The Rolling Stones, Aerosmith, Lorde, Sia, Sheryl Crow, Lionel Richie, and dozens more famous entertainers are sick and tired of politicians using their music to push an agenda — especially one they disagree with. The high-profile musicians partnered with the Artist Rights Alliance, a non-profit that advocates for songwriters and musicians, to demand that candidates for public office get clearance to use their songs at campaign rallies going forward. But while the missive is directed at politicians of all ideological leanings, it’s pretty clear the artists’ demands are directed at one campaign in particular — that of Donald J. Trump.
“As artists, activists and citizens, we ask you to pledge that all candidates you support will seek consent from featured recording artists and songwriters before using their music in campaign and political settings,” the ARA’s letter reads. “This is the only way to effectively protect your candidates from legal risk, unnecessary public controversy, and the moral quagmire that comes from falsely claiming or implying an artist’s support or distorting an artists’ expression in such a high stakes public way.”
The kerfuffle over campaign music is a relatively recent development. Throughout the 2016 and 2020 presidential campaigns, artists have objected to their songs being used at President Trump’s rallies. The Rolling Stones threatened to sue his campaign for using their 1968 classic "You Can't Always Get What You Want" as Trump’s walk-off song during events recently, including his controversial rally in Tulsa, Oklahoma, in June. (An odd choice for a campaign tune, as though the Trump team realizes nobody really wants him in charge.) The president used Stones songs during his 2016 campaign as well, and the band asked him to knock it off then, too.

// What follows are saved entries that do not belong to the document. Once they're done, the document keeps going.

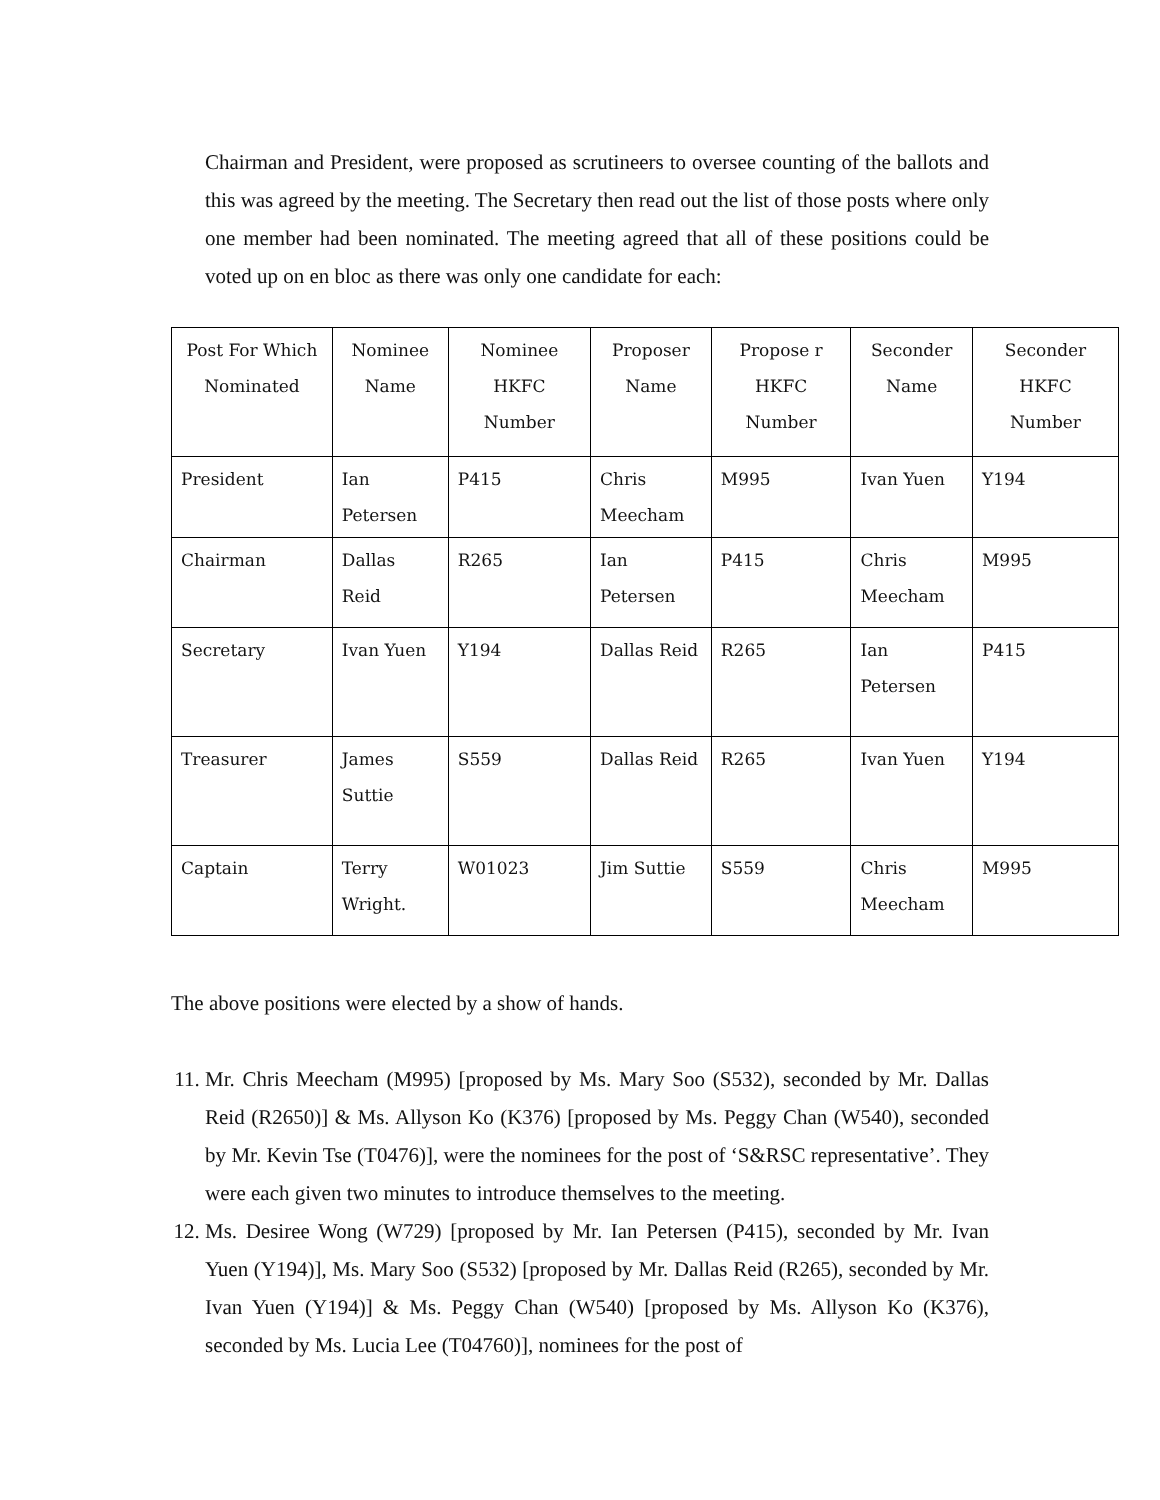Chairman and President, were proposed as scrutineers to oversee counting of the ballots and this was agreed by the meeting. The Secretary then read out the list of those posts where only one member had been nominated. The meeting agreed that all of these positions could be voted up on en bloc as there was only one candidate for each:
| Post For Which Nominated | Nominee Name | Nominee HKFC Number | Proposer Name | Propose r HKFC Number | Seconder Name | Seconder HKFC Number |
| --- | --- | --- | --- | --- | --- | --- |
| President | Ian Petersen | P415 | Chris Meecham | M995 | Ivan Yuen | Y194 |
| Chairman | Dallas Reid | R265 | Ian Petersen | P415 | Chris Meecham | M995 |
| Secretary | Ivan Yuen | Y194 | Dallas Reid | R265 | Ian Petersen | P415 |
| Treasurer | James Suttie | S559 | Dallas Reid | R265 | Ivan Yuen | Y194 |
| Captain | Terry Wright. | W01023 | Jim Suttie | S559 | Chris Meecham | M995 |
The above positions were elected by a show of hands.
11. Mr. Chris Meecham (M995) [proposed by Ms. Mary Soo (S532), seconded by Mr. Dallas Reid (R2650)] & Ms. Allyson Ko (K376) [proposed by Ms. Peggy Chan (W540), seconded by Mr. Kevin Tse (T0476)], were the nominees for the post of ‘S&RSC representative’. They were each given two minutes to introduce themselves to the meeting.
12. Ms. Desiree Wong (W729) [proposed by Mr. Ian Petersen (P415), seconded by Mr. Ivan Yuen (Y194)], Ms. Mary Soo (S532) [proposed by Mr. Dallas Reid (R265), seconded by Mr. Ivan Yuen (Y194)] & Ms. Peggy Chan (W540) [proposed by Ms. Allyson Ko (K376), seconded by Ms. Lucia Lee (T04760)], nominees for the post of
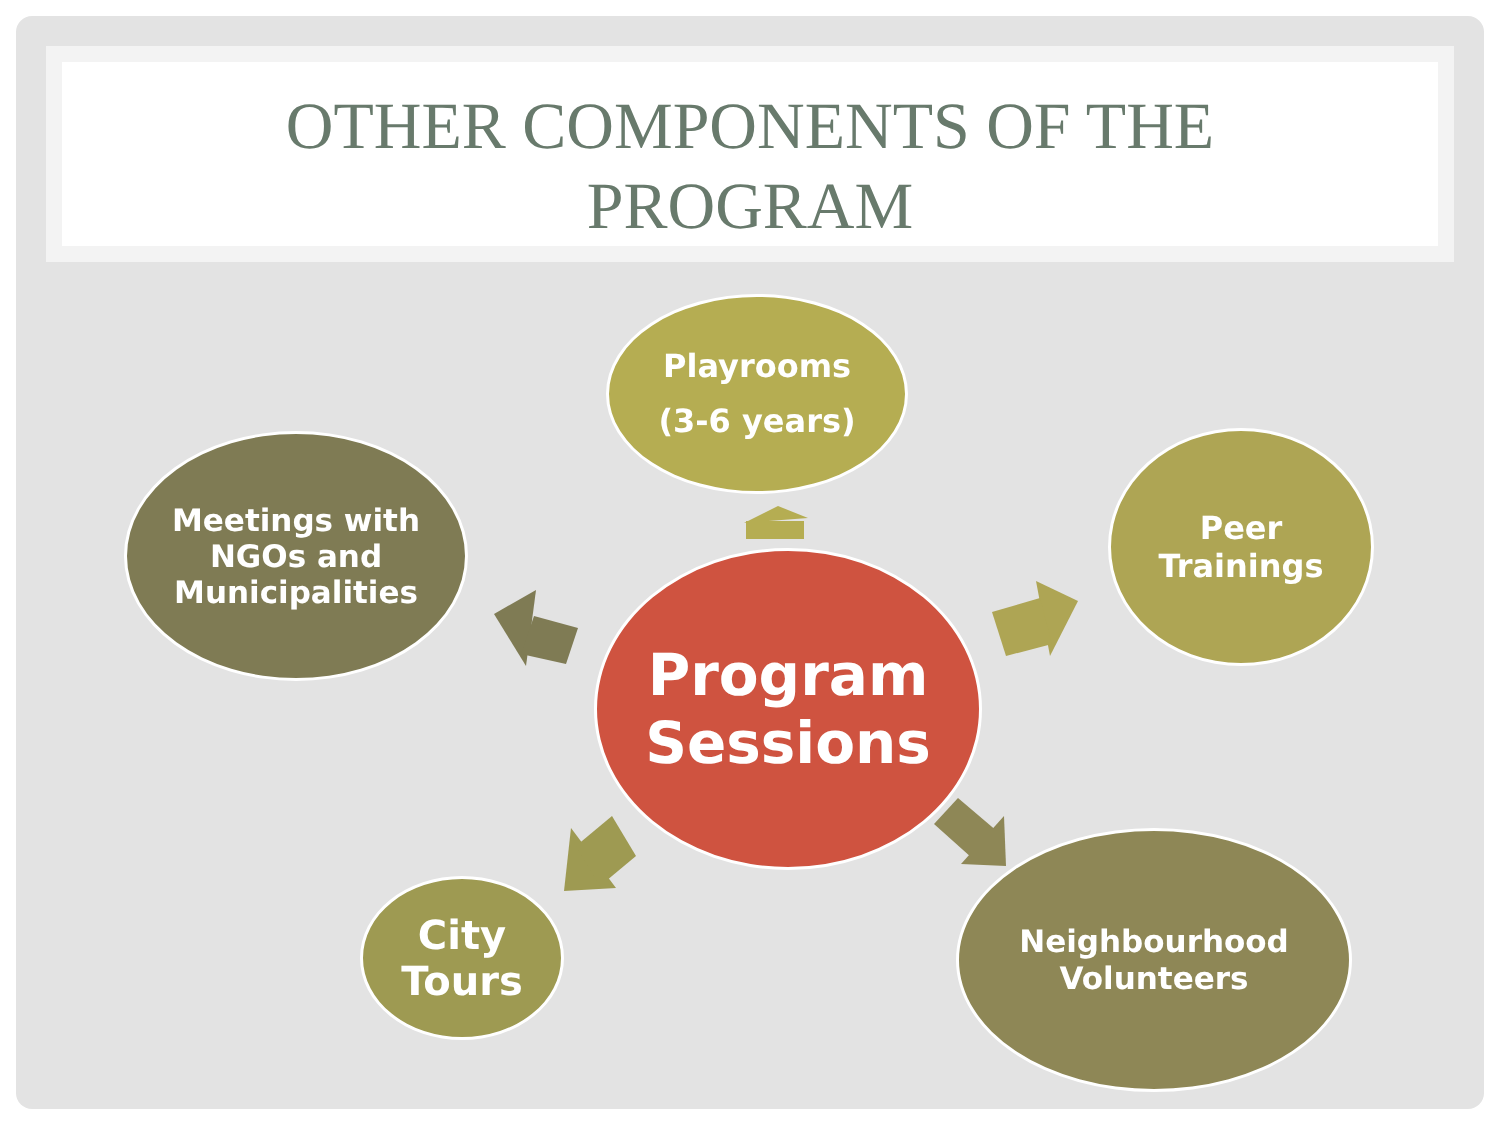OTHER COMPONENTS OF THE
PROGRAM
Playrooms
(3-6 years)
Meetings with
NGOs and
Municipalities
Peer
Trainings
Program
Sessions
City
Tours
Neighbourhood
Volunteers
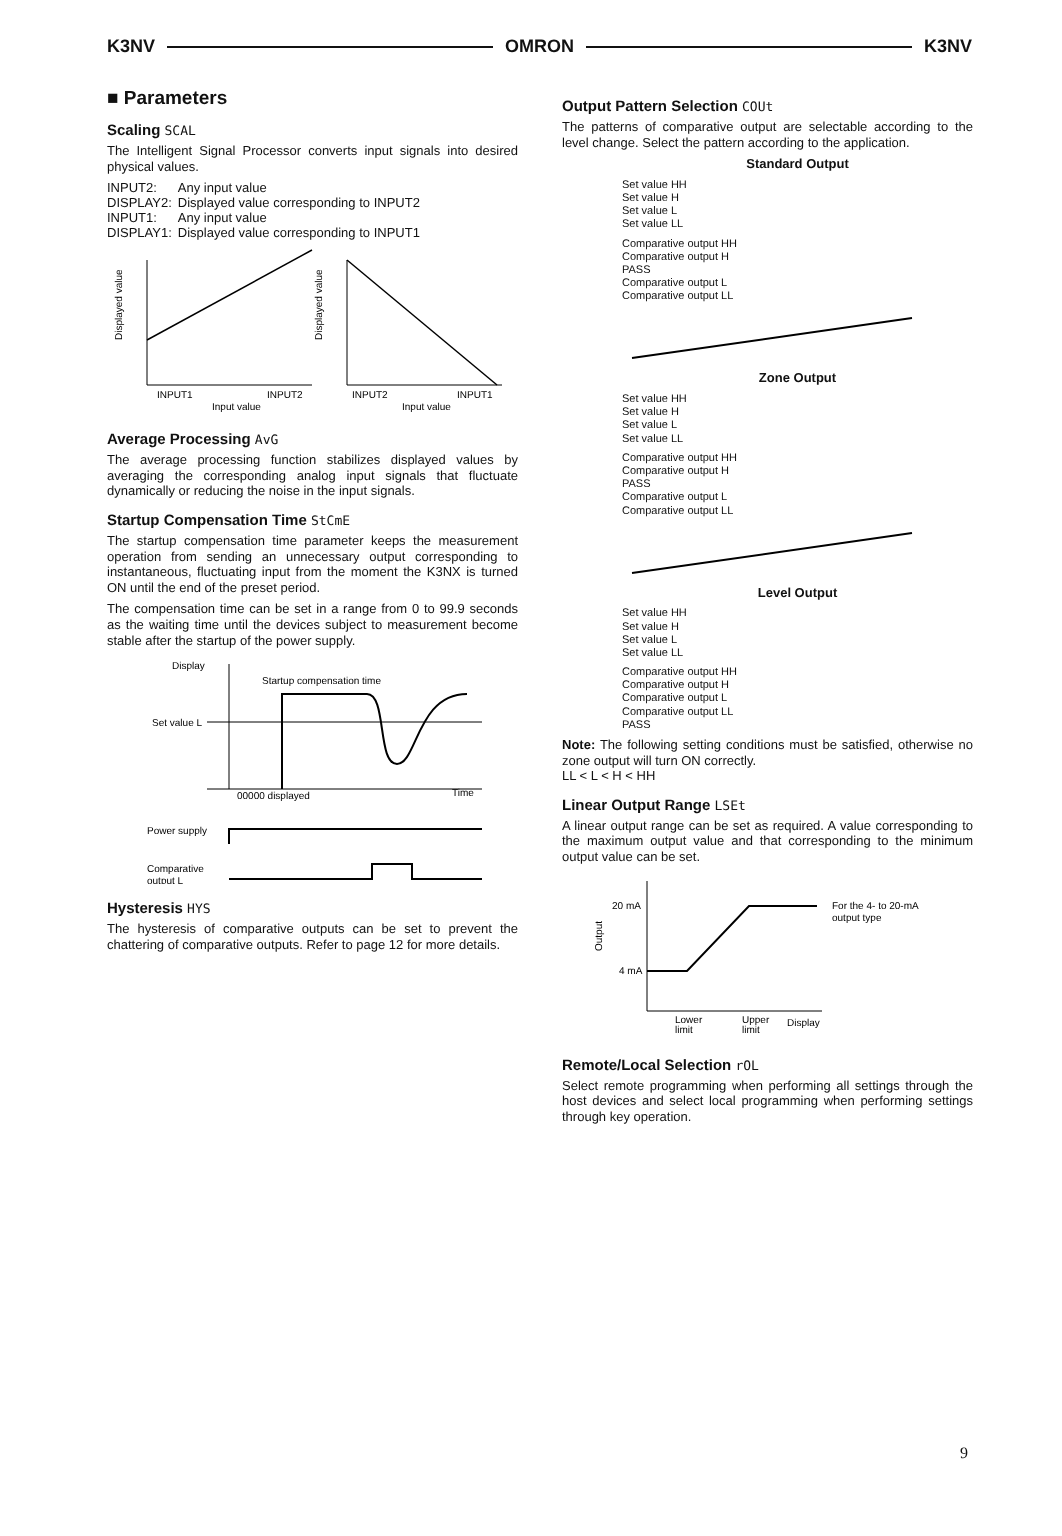K3NV OMRON K3NV
■ Parameters
Scaling SCAL
The Intelligent Signal Processor converts input signals into desired physical values.
| INPUT2: | Any input value |
| DISPLAY2: | Displayed value corresponding to INPUT2 |
| INPUT1: | Any input value |
| DISPLAY1: | Displayed value corresponding to INPUT1 |
INPUT1
INPUT2
Input value
INPUT2
INPUT1
Input value
Displayed value
Displayed value
Average Processing AvG
The average processing function stabilizes displayed values by averaging the corresponding analog input signals that fluctuate dynamically or reducing the noise in the input signals.
Startup Compensation Time StCmE
The startup compensation time parameter keeps the measurement operation from sending an unnecessary output corresponding to instantaneous, fluctuating input from the moment the K3NX is turned ON until the end of the preset period.
The compensation time can be set in a range from 0 to 99.9 seconds as the waiting time until the devices subject to measurement become stable after the startup of the power supply.
Display
Startup compensation time
Set value L
00000 displayed
Time
Power supply
Comparative
output L
Hysteresis HYS
The hysteresis of comparative outputs can be set to prevent the chattering of comparative outputs. Refer to page 12 for more details.
Output Pattern Selection COUt
The patterns of comparative output are selectable according to the level change. Select the pattern according to the application.
Standard Output
Set value HH
Set value H
Set value L
Set value LL
Comparative output HH
Comparative output H
PASS
Comparative output L
Comparative output LL
Zone Output
Set value HH
Set value H
Set value L
Set value LL
Comparative output HH
Comparative output H
PASS
Comparative output L
Comparative output LL
Level Output
Set value HH
Set value H
Set value L
Set value LL
Comparative output HH
Comparative output H
Comparative output L
Comparative output LL
PASS
Note: The following setting conditions must be satisfied, otherwise no zone output will turn ON correctly.
LL < L < H < HH
Linear Output Range LSEt
A linear output range can be set as required. A value corresponding to the maximum output value and that corresponding to the minimum output value can be set.
20 mA
4 mA
Output
Lower
limit
Upper
limit
Display
For the 4- to 20-mA
output type
Remote/Local Selection rOL
Select remote programming when performing all settings through the host devices and select local programming when performing settings through key operation.
9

Neil Young is reconsidering suing the president over the use of his songs, as well. The 74-year-old rocker has been begging the campaign to stop using his catalogue since 2015. “Imagine what it feels like to hear ‘Rockin’ in the Free World’ after this president speaks, like it is his theme song,” Young wrote on his website recently. “I did not write it for that.”
Protecting artists and their intentions is precisely what the ARA is trying to this election cycle. "We've seen so many artists and estates dragged into politics against their will and forced to take aggressive action to prohibit the use of their music — usually songs that are broadcast during political rallies or used in campaign ads,” the organization explained in a statement. “It can confuse and disappoint fans and even undermine an artists’ long-term income — and mostly, it's just not right.”